Goossens in Cincinnati, Volume 1 = GRIEG: Peer Gynt Suite No. 1; DELIUS: Walk to the Paradise Garden; STRAVINSKY: Le Chant du Rossignol; CHABRIER: Marche Joyeuse; SCHUMANN: Symphony No. 4 – Cincinnati Symphony Orchestra/Sir Eugene Goosens – Historic Rec.

by | Dec 21, 2010 | Classical Reissue Reviews | 0 comments

Goossens in Cincinnati, Volume 1 = GRIEG: Peer Gynt Suite No. 1; DELIUS: Walk to the Paradise Garden; STRAVINSKY: Le Chant du Rossignol; CHABRIER: Marche Joyeuse; SCHUMANN: Symphony No. 4 in D Minor, Op. 120 – Cincinnati Symphony Orchestra/Sir Eugene Goossens

Historic-Recordings HRCD 0056, 70:12 [www.historic-recordings.co.uk] ****:


Record collectors may well recall the old budget Camden LP label–which featured pseudonyms for several major symphony organizations–among them the “Cromwell Symphony Orchestra” instead of clearly identifying the work of Eugene Goossens (1893-1962), who led the Cincinnati Symphony from 1931-1946. Bill Anderson transfers a series of Goossens’ marvelously vivid, often emotionally pungent recordings in this first volume of performances, 1945-1946.  Many would argue that Goossens’ inscription of Tchaikovsky’s “Little Russian” Symphony from this period marked the height of his accomplishment with the CSO in the recording studio.

The opening suite from Peer Gynt (25 January 1945) initiates us into the intensely lyrical world of the Goossens sound with four colorist movements, of which the “In the Hall of the Mountain King” sequence quite rattles our expectations, in spite of over-long familiarity. The pictorial delights of Delius’ Walk to the Paradise Garden (16 February 1946) from A Village Romeo and Juliet shimmer in lushly sultry, sonorous harmonies, belying the actual scene of the opera–a local tavern–wherein the two runaway lovers will do away with themselves.

Particularly effective, Stravinsky’s 1917 symphonic poem Le Chant du Rossignol (25 January 1945) has the Cincinnati strings, brass, and battery in full panoply, applying pentatonic scales and swooping chromatic lines to capture the eponymous song of the nightingale, both natural and mechanical, given the tale by Hans Christian Andersen. Listening to the wealth of rhythmic detail, we can well understand why Goossens would shine in a work like George Antheil’s Ballet Mecanique. We can likewise agree with one conductor’s assessment of Stravinsky’s work as “musical roughage” for an orchestra, to clear its discipline of slovenly intonation and faulty entries. From this same session, the Chabrier 1888 Marche Joyeuse plays as a gaudy complement to the Stravinsky, jaunty and irreverent.

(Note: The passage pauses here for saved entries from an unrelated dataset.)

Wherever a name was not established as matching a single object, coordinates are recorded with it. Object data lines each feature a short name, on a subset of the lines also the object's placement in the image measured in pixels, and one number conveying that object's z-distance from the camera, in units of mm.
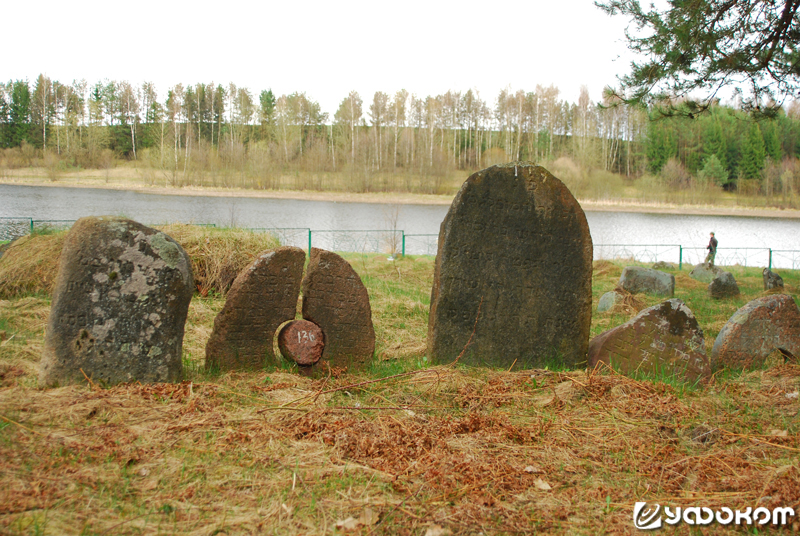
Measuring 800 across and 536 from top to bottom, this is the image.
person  16800
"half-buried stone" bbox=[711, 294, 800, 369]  5535
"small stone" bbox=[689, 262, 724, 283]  13958
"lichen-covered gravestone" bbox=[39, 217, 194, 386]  4211
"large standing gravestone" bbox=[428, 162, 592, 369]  5453
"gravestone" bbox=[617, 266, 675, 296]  11211
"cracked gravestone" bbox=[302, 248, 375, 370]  5273
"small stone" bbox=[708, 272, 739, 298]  10977
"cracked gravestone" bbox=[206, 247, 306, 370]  4949
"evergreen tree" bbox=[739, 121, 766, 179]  50375
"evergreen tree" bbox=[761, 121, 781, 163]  51906
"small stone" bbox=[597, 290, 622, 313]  9453
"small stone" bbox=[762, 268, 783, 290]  11922
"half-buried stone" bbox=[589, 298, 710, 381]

Goossens leads a Schumann Fourth Symphony (14 February 1946) of striking power and grimly fixated impetus, funereal and grandly mounted. The string bass line compels our listening from the first; and when the blazing runs set in, they already leap and twitter in motions ripe for counterpoint. Occasionally, the streamlining transforms the opening music into a brilliant string, wind, and horn toccata, flattening the lyric effect. When the magic works, the effect can be quite exalted, linking the ambitions of the D Minor Symphony to the vaulted filigree of the Rhenish Symphony. Editor Anderson does well to cut directly into the A Minor Romanze without undue pause: the cloth is all the same, though the lovely violin runs with flute add a decided transparency to the otherwise somber tissue. The Scherzo exploits the power of the Cincinnati woodwinds; then, we must admire the horn, string, and tympani transition to the finale, a study in graduated power. Goossens injects what he can of jubilation into the recycled materials from the first movement, the slight marcato in the pace balancing the dance with the martial pageantry. Rarely have we been made so aware of Schumann’s use of Mannheim rockets to accelerate his motifs. The last pages achieve a wicked seed, a glorious testament to the virtuoso discipline of this ensemble under its gifted leader.